═════ Excerpted text
On July 19, 2016, the City Public Safety Director “re-issued” General Order 05-04, regarding “Internal Affairs” to all unit employees. As set forth in that document, complaints filed against officers for misconduct resulting in a report detailing “the circumstances” require the “. . . subject officer to be notified in writing as soon as possible, unless the nature of the investigation requires secrecy.” The officer is also to be notified of the outcome of the investigation, “. . . upon completion.” (G.O. 05-04, p. 9, B. Accepting Reports Alleging Officer Misconduct, 12 c, d.). “Serious complaints” shall be investigated by the “Office of Professional Standards” the investigator for which, “. . . shall interview the complainant, all witnesses and the subject officer.” (G.O. 05-04, p. 10, D. “Investigation and Adjudication of Serious Complaints,” 2). Also, under this section as number 5(b), the “subject officer shall be given the opportunity to consult with a union representative and have the representative present during the interview.” In number 6, “Interviewing the Witness Officer,” that officer must be made aware of the differences between being a “witness” to and a “subject” of a criminal investigation; a witness acknowledgment form is to be completed; and if that officer reasonably believes that the interview could lead to administrative charges, then the officer is entitled to a union representative, if the officer so chooses (sections a, c and e).
An officer subject to an “administrative allegation” under General Order 05-04 has a right to be accompanied by a union representative in an interview, but that representative’s participation is limited to observing (D7 b). That “subject officer” will be informed of the nature of the complaint, the investigator’s name, the names of those who will be attending the interview, and whether it will be recorded. The [SOA] representing the subject officer shall be informed of that interview, “. . . a reasonable amount of time prior to the interview” (D7 c, d and f).
══════════
List of tasks:
1 - In the Internal Affairs excerpt, on what date did the City Public Safety Director re-issue General Order 05-04?
2 - Retype the Internal Affairs excerpt verbatim, everything from "An officer subject" down to "c, d and f).".
═════ Dataset entries
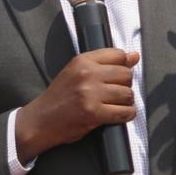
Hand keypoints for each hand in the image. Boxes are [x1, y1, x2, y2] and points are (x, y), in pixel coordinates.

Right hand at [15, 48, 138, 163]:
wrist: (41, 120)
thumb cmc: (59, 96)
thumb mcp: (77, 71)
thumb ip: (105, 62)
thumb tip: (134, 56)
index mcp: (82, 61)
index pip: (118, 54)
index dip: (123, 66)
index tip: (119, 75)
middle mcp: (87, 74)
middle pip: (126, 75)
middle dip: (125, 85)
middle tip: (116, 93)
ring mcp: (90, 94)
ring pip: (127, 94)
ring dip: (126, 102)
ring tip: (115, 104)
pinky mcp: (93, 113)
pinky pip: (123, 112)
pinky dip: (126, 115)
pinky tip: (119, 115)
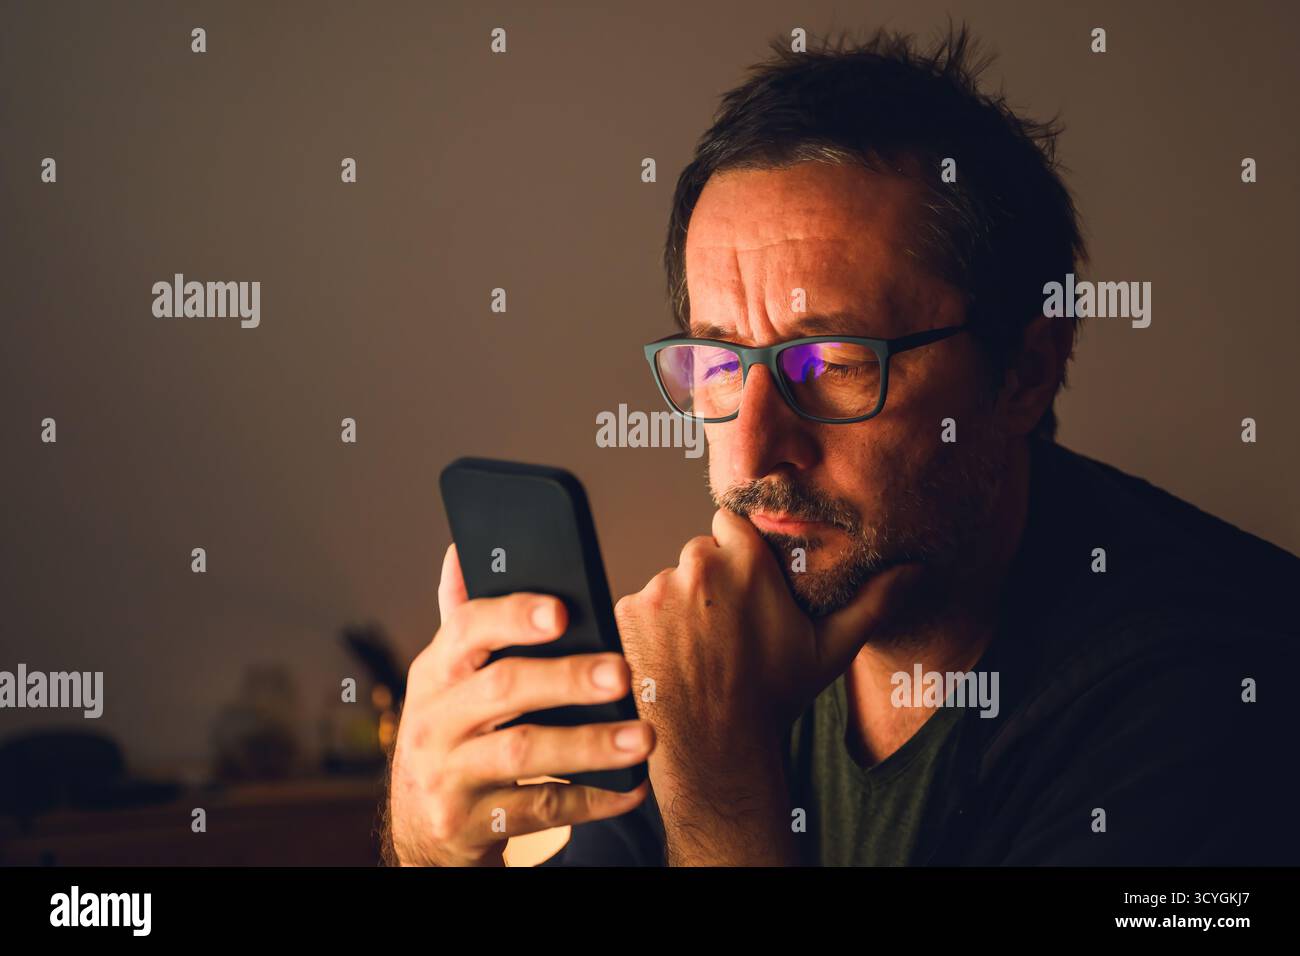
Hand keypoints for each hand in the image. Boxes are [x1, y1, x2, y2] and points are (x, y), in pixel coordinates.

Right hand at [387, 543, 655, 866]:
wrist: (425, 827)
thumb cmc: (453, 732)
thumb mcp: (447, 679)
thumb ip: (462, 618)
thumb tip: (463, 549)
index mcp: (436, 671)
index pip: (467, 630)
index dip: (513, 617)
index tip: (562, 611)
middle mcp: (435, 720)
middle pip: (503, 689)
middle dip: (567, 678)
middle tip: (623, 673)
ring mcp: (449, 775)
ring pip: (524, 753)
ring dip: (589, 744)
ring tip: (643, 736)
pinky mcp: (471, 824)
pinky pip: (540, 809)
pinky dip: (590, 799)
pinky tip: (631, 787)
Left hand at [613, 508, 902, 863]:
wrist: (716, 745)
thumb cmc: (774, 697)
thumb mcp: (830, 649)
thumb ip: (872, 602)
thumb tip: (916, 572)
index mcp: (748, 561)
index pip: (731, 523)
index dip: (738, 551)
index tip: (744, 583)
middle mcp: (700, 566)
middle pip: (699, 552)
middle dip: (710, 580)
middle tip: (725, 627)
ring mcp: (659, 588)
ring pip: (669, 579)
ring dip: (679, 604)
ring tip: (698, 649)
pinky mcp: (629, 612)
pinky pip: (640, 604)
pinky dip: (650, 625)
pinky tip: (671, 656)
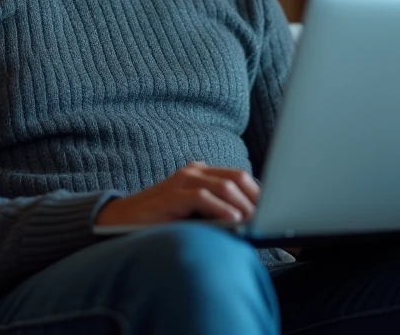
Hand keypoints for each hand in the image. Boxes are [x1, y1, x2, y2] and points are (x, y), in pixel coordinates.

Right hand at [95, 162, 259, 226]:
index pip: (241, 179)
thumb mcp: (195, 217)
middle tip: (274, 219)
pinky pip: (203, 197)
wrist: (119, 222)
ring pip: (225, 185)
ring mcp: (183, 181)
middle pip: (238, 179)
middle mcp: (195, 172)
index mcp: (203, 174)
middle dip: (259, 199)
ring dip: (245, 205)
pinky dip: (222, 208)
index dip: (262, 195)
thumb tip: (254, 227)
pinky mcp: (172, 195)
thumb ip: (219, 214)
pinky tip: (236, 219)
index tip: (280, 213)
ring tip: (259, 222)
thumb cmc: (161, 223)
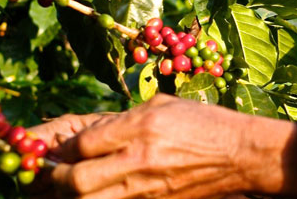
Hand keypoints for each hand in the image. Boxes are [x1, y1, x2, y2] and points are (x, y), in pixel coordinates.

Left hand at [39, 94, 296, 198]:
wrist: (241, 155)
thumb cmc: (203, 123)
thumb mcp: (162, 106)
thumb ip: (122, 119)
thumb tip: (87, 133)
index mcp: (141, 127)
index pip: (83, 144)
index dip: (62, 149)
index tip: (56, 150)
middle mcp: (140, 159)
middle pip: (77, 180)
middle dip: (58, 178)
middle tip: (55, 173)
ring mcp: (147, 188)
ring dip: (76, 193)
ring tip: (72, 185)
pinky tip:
══════════
Results:
1 - July 19, 2016

2 -
An officer subject to an “administrative allegation” under General Order 05-04 has a right to be accompanied by a union representative in an interview, but that representative’s participation is limited to observing (D7 b). That “subject officer” will be informed of the nature of the complaint, the investigator’s name, the names of those who will be attending the interview, and whether it will be recorded. The [SOA] representing the subject officer shall be informed of that interview, “. . . a reasonable amount of time prior to the interview” (D7 c, d and f).